------ PASSAGE SHOWN

Why it’s hard to remove, or even diagnose, mentally ill or unstable presidents

In the wake of President John F. Kennedy’s assassination, members of Congress set out to update the procedures for handling an unable president. They soon realized that some situations would be far more challenging than others.

Famed political scientist Richard Neustadt emphasized one of the most ominous of those situations when he testified before the Senate. “Constitutions,” he warned, cannot “protect you against madmen. The people on the scene at the time have to do that.”

Congress’ reform effort culminated with the 25th Amendment. It provides essential improvements to the Constitution’s original presidential succession provisions. But a novel released in 1965, the same year Congress approved the amendment, makes a strong case that Neustadt’s insight was spot on.

The recently reissued “Night of Camp David” by veteran D.C. journalist Fletcher Knebel illuminates the daunting challenges that arise when the commander in chief is mentally unfit and unwilling to acknowledge it.

Flexibility an important part of 25th

The novel follows the fictional Senator Jim MacVeagh, who concludes that a paranoid President Mark Hollenbach is “insane” after he witnesses the president plot to abuse law enforcement powers and to establish a world government. Unbeknownst to MacVeagh, Defense Secretary Sidney Karper reaches the same conclusion. Karper remarks, “Congress did its best on the disability question, although there’s no real machinery to spot mental instability.”

The framers of the 25th Amendment did intend for it to cover cases of psychological inability. One of the principal authors, Rep. Richard Poff (R-Va.), envisioned a president who could not “make any rational decision.”

But the term “unable” in the amendment’s text was left vague to provide flexibility.

Additionally, the 25th Amendment is intentionally hard to use, with procedural hurdles to prevent usurpation of presidential power. Two-thirds of both houses of Congress must ratify an inability determination by the vice president and Cabinet when the president disagrees. Otherwise, the president returns to power.

Some believe these protections create their own challenges. As Harvard Law Professor Cass R. Sunstein observes in “Impeachment: A Citizen’s Guide,” “The real risk is not that the Twenty-Fifth Amendment will be invoked when it shouldn’t, but that it won’t be invoked when it should.”

This risk is heightened when the president may be psychologically unfit. Psychiatric assessment is descriptive and less evidence-based than other areas of medicine. In the novel, President Hollenbach’s doctor reports no evidence of a mental ailment. And there is a reason for that: Psychiatric illness is not beyond conscious manipulation.

------------
------ STUDY MATERIAL

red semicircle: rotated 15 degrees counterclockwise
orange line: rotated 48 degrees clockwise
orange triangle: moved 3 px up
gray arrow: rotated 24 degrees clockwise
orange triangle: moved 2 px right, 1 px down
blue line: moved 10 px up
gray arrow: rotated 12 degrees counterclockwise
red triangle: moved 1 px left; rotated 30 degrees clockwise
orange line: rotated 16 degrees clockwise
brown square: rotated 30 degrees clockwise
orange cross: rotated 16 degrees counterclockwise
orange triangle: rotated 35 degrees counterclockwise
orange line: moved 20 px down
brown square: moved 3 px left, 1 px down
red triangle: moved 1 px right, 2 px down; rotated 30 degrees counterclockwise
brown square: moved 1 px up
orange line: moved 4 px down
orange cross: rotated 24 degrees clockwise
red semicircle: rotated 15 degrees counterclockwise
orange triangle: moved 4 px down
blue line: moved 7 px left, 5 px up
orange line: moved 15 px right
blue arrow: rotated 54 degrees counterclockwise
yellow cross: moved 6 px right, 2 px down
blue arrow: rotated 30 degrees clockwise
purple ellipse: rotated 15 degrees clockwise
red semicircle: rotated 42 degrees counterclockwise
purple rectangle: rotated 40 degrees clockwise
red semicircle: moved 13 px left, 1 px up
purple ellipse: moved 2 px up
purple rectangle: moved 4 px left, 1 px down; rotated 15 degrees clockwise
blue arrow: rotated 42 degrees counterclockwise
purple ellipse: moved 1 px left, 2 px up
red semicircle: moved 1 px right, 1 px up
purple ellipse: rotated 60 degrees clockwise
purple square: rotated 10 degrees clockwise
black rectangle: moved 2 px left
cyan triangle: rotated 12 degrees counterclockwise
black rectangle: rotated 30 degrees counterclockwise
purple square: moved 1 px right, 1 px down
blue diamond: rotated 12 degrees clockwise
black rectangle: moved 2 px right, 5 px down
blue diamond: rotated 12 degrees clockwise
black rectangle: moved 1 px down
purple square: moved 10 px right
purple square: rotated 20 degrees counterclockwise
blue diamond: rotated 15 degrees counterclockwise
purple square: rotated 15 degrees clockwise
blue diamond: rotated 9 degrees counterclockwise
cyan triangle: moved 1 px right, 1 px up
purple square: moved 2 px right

------------

__PROBLEMS TO SOLVE__.
**1)** Using the article on mentally unfit presidents, list every character from the novel "Night of Camp David" whom the article names.
**2)** Reproduce the part of the article on mentally unfit presidents starting with "Why it’s hard" and going on through "was spot on.".

__TASK-BY-TASK ANSWERS__.
**1)** Jim MacVeagh, Mark Hollenbach, Sidney Karper

**2)**
Why it’s hard to remove, or even diagnose, mentally ill or unstable presidents

In the wake of President John F. Kennedy’s assassination, members of Congress set out to update the procedures for handling an unable president. They soon realized that some situations would be far more challenging than others.

Famed political scientist Richard Neustadt emphasized one of the most ominous of those situations when he testified before the Senate. “Constitutions,” he warned, cannot “protect you against madmen. The people on the scene at the time have to do that.”

Congress’ reform effort culminated with the 25th Amendment. It provides essential improvements to the Constitution’s original presidential succession provisions. But a novel released in 1965, the same year Congress approved the amendment, makes a strong case that Neustadt’s insight was spot on.